A lawsuit against Binance and its founder Changpeng Zhao (CZ) alleging terror financing was recently dismissed by a U.S. court, drawing widespread attention in the industry. The lawsuit was filed by victims and families of 64 terror attacks, accusing Binance, Zhao, and BAM Trading (operator of Binance.US) of knowingly processing funds between 2016 and 2024 that flowed to several sanctioned terrorist organizations, including Hamas, Hezbollah, the Islamic Revolutionary Guard Corps, al-Qaeda, Palestinian Islamic Jihad (PIJ), and ISIS.
The 891-page complaint, containing 3,189 paragraphs, claimed that approximately $56 million flowed to Hamas and $59 million to PIJ through the Binance platform, seeking triple damages under the Anti-Terrorism Act (ATA).

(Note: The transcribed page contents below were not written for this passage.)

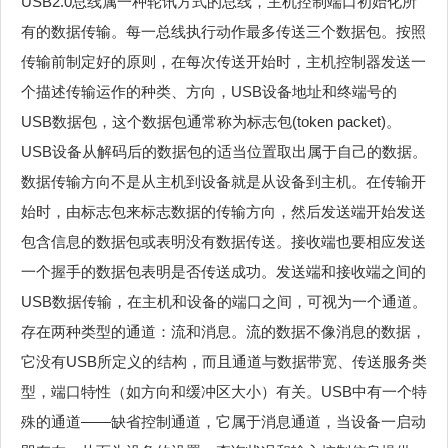
USB2.0总线属一种轮讯方式的总线，主机控制端口初始化所
有的数据传输。每一总线执行动作最多传送三个数据包。按照
传输前制定好的原则，在每次传送开始时，主机控制器发送一
个描述传输运作的种类、方向，USB设备地址和终端号的
USB数据包，这个数据包通常称为标志包(token packet)。
USB设备从解码后的数据包的适当位置取出属于自己的数据。
数据传输方向不是从主机到设备就是从设备到主机。在传输开
始时，由标志包来标志数据的传输方向，然后发送端开始发送
包含信息的数据包或表明没有数据传送。接收端也要相应发送
一个握手的数据包表明是否传送成功。发送端和接收端之间的
USB数据传输，在主机和设备的端口之间，可视为一个通道。
存在两种类型的通道：流和消息。流的数据不像消息的数据，
它没有USB所定义的结构，而且通道与数据带宽、传送服务类
型，端口特性（如方向和缓冲区大小）有关。USB中有一个特
殊的通道——缺省控制通道，它属于消息通道，当设备一启动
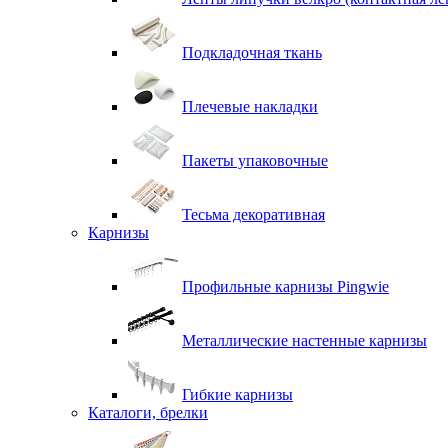
Подкладочная ткань
Плечевые накладки
Пакеты упаковочные
Тесьма декоративная
Карнизы
Профильные карнизы Pingwie
Металлические настенные карнизы
Гибкие карнизы
Каталоги, брелки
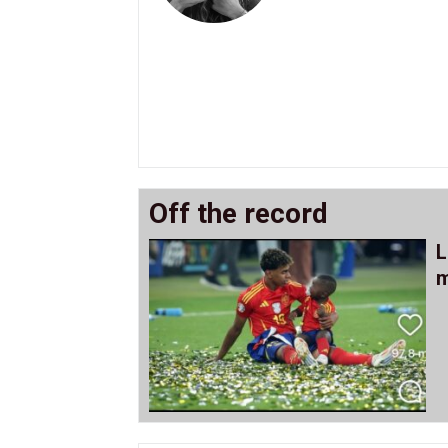
Off the record
L
m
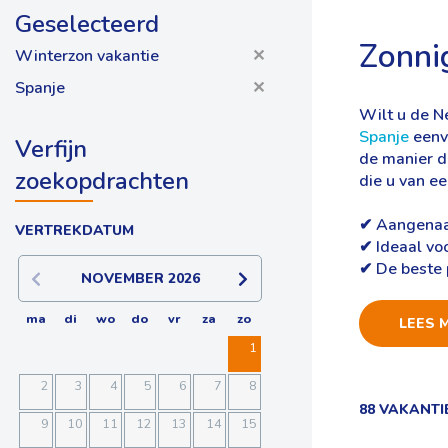
Geselecteerd
Zonni
Winterzon vakantie
✕
Spanje
✕
Wilt u de N
Spanje
eenvo
Verfijn
de manier di
zoekopdrachten
die u van e
✔ Aangenaa
VERTREKDATUM
✔ Ideaal vo
✔ De beste p
NOVEMBER
2026
ma
di
wo
do
vr
za
zo
LEES 
1
2
3
4
5
6
7
8
88 VAKANT
9
10
11
12
13
14
15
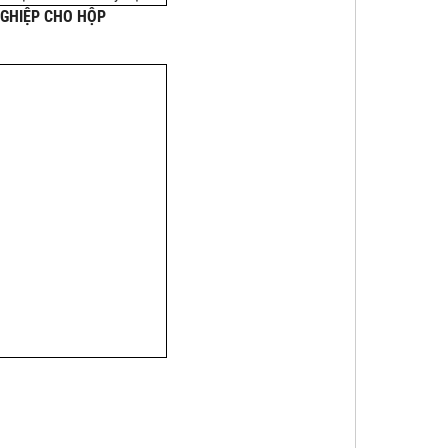
GHIỆP CHO HỘP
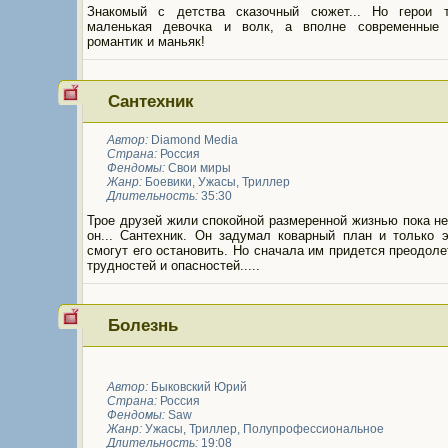
Знакомый с детства сказочный сюжет... Но герои 
маленькая девочка и волк, а вполне современные 
романтик и маньяк!
Сантехник
Автор:
Diamond Media
Страна:
Россия
Фендомы:
Свои миры
Жанр:
Боевики
,
Ужасы
,
Триллер
Длительность:
35:30
Трое друзей жили спокойной размеренной жизнью пока н
он... Сантехник. Он задумал коварный план и только э
смогут его остановить. Но сначала им придется преодол
трудностей и опасностей.....
Болезнь
Автор:
Быковский Юрий
Страна:
Россия
Фендомы:
Saw
Жанр:
Ужасы
,
Триллер
,
Полупрофессиональное
Длительность:
19:08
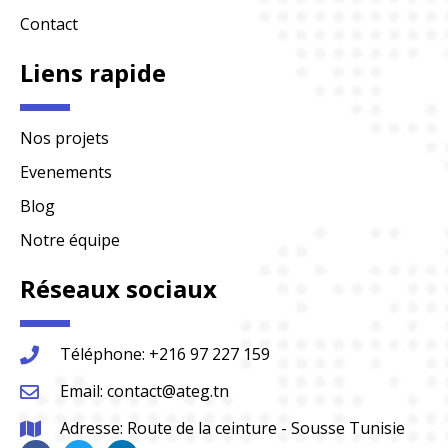
Contact
Liens rapide
Nos projets
Evenements
Blog
Notre équipe
Réseaux sociaux
Téléphone: +216 97 227 159
Email: contact@ateg.tn
Adresse: Route de la ceinture - Sousse Tunisie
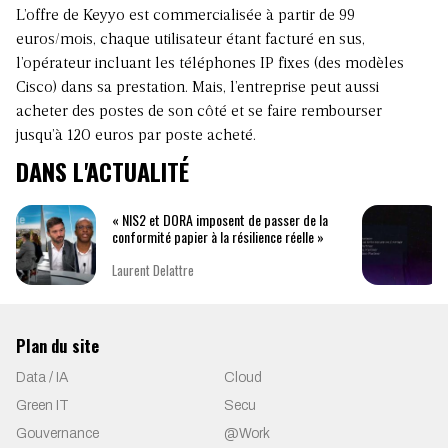
L’offre de Keyyo est commercialisée à partir de 99
euros/mois, chaque utilisateur étant facturé en sus,
l’opérateur incluant les téléphones IP fixes (des modèles
Cisco) dans sa prestation. Mais, l’entreprise peut aussi
acheter des postes de son côté et se faire rembourser
jusqu’à 120 euros par poste acheté.
DANS L'ACTUALITÉ
« NIS2 et DORA imposent de passer de la
conformité papier à la résilience réelle »
Laurent Delattre
Plan du site
Data / IA
Cloud
Green IT
Secu
Gouvernance
@Work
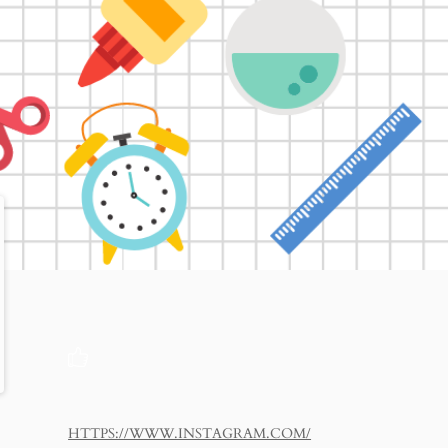
HTTPS://WWW.INSTAGRAM.COM/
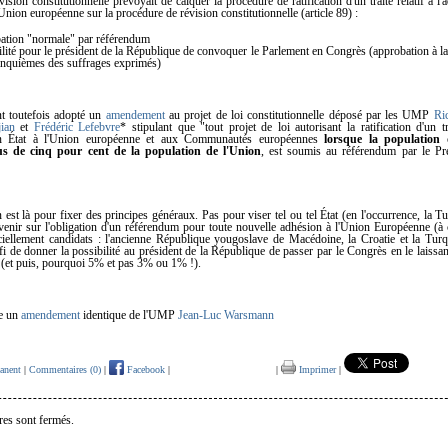
vision constitutionnelle prévoyait de calquer la procédure de ratification d'un traité relatif à l
'Union européenne sur la procédure de révision constitutionnelle (article 89) :
ation "normale" par référendum
ilité pour le président de la République de convoquer le Parlement en Congrès (approbation à la
cinquièmes des suffrages exprimés)
t toutefois adopté un
amendement
au projet de loi constitutionnelle déposé par les UMP
Ri
ian
et
Frédéric Lefebvre
* stipulant que "tout projet de loi autorisant la ratification d'un tr
un État à l'Union européenne et aux Communautés européennes
lorsque la population 
us de cinq pour cent de la population de l'Union
, est soumis au référendum par le Pré
 est là pour fixer des principes généraux. Pas pour viser tel ou tel État (en l'occurrence, la Tu
 revenir sur l'obligation d'un référendum pour toute nouvelle adhésion à l'Union Européenne (à c
iciellement candidats : l'ancienne République yougoslave de Macédoine, la Croatie et la Turq
ffi de donner la possibilité au président de la République de passer par le Congrès en le laissa
 (et puis, pourquoi 5% et pas 3% ou 1% !).
te un
amendement
identique de l'UMP
Jean-Luc Warsmann
anent
|
Commentaires (0)
|
Facebook
|
|
Imprimer
|
es sont fermés.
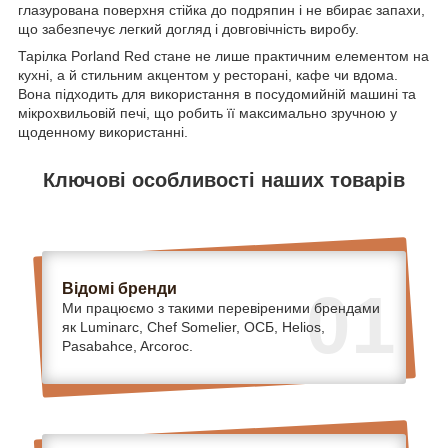
глазурована поверхня стійка до подряпин і не вбирає запахи,
що забезпечує легкий догляд і довговічність виробу.
Тарілка Porland Red стане не лише практичним елементом на
кухні, а й стильним акцентом у ресторані, кафе чи вдома.
Вона підходить для використання в посудомийній машині та
мікрохвильовій печі, що робить її максимально зручною у
щоденному використанні.
Ключові особливості наших товарів
Відомі бренди
01
Ми працюємо з такими перевіреними брендами
як Luminarc, Chef Somelier, ОСБ, Helios,
Pasabahce, Arcoroc.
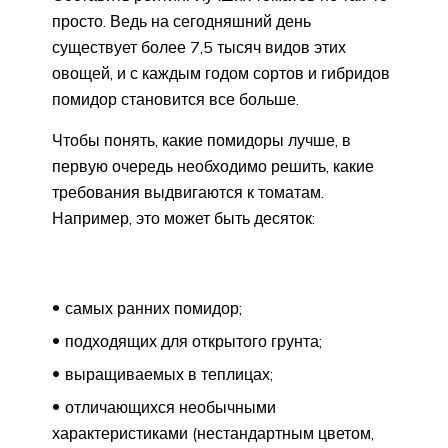
просто. Ведь на сегодняшний день
существует более 7,5 тысяч видов этих
овощей, и с каждым годом сортов и гибридов
помидор становится все больше.
Чтобы понять, какие помидоры лучше, в
первую очередь необходимо решить, какие
требования выдвигаются к томатам.
Например, это может быть десяток:
самых ранних помидор;
подходящих для открытого грунта;
выращиваемых в теплицах;
отличающихся необычными
характеристиками (нестандартным цветом,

However, Judge Vargas stated in the ruling that despite Binance's compliance deficiencies and past services to sanctioned entities, 'knowing' or 'general assistance' alone is insufficient to constitute intentional support for specific terrorist attacks in a legal sense. The court cited the Second Circuit's 2025 precedent in Ashley v. Deutsche Bank, emphasizing that a 'non-close, Arms’ Length' transactional relationship between the platform and terrorist organizations cannot presume a subjective intention to support specific atrocities.
Notably, the judge did not deny Binance's management oversights but clearly distinguished between 'regulatory violations' and 'legally accountable intent to finance terrorism.' She also mentioned that a similar case (Raanan v. Binance) in February was not dismissed, but that ruling predated the Ashley case precedent and therefore could not be used as the basis for the current case.
The plaintiffs relied on the 'fungibility' theory, arguing that the homogeneity of cryptocurrencies meant any illegal transaction could indirectly fund terrorist operations. However, the judge rejected this inference as too speculative to meet the 'direct causation' and 'specific intent' standards required by the JASTA Act.
Currently, the lawsuit is not over. The judge gave the plaintiffs 60 days to file an amended complaint. To pursue the case again, the plaintiffs must provide more targeted evidence proving that Binance, in processing a specific transaction, explicitly knew and intended to support a particular terrorist attack, which is extremely difficult in a decentralized trading environment.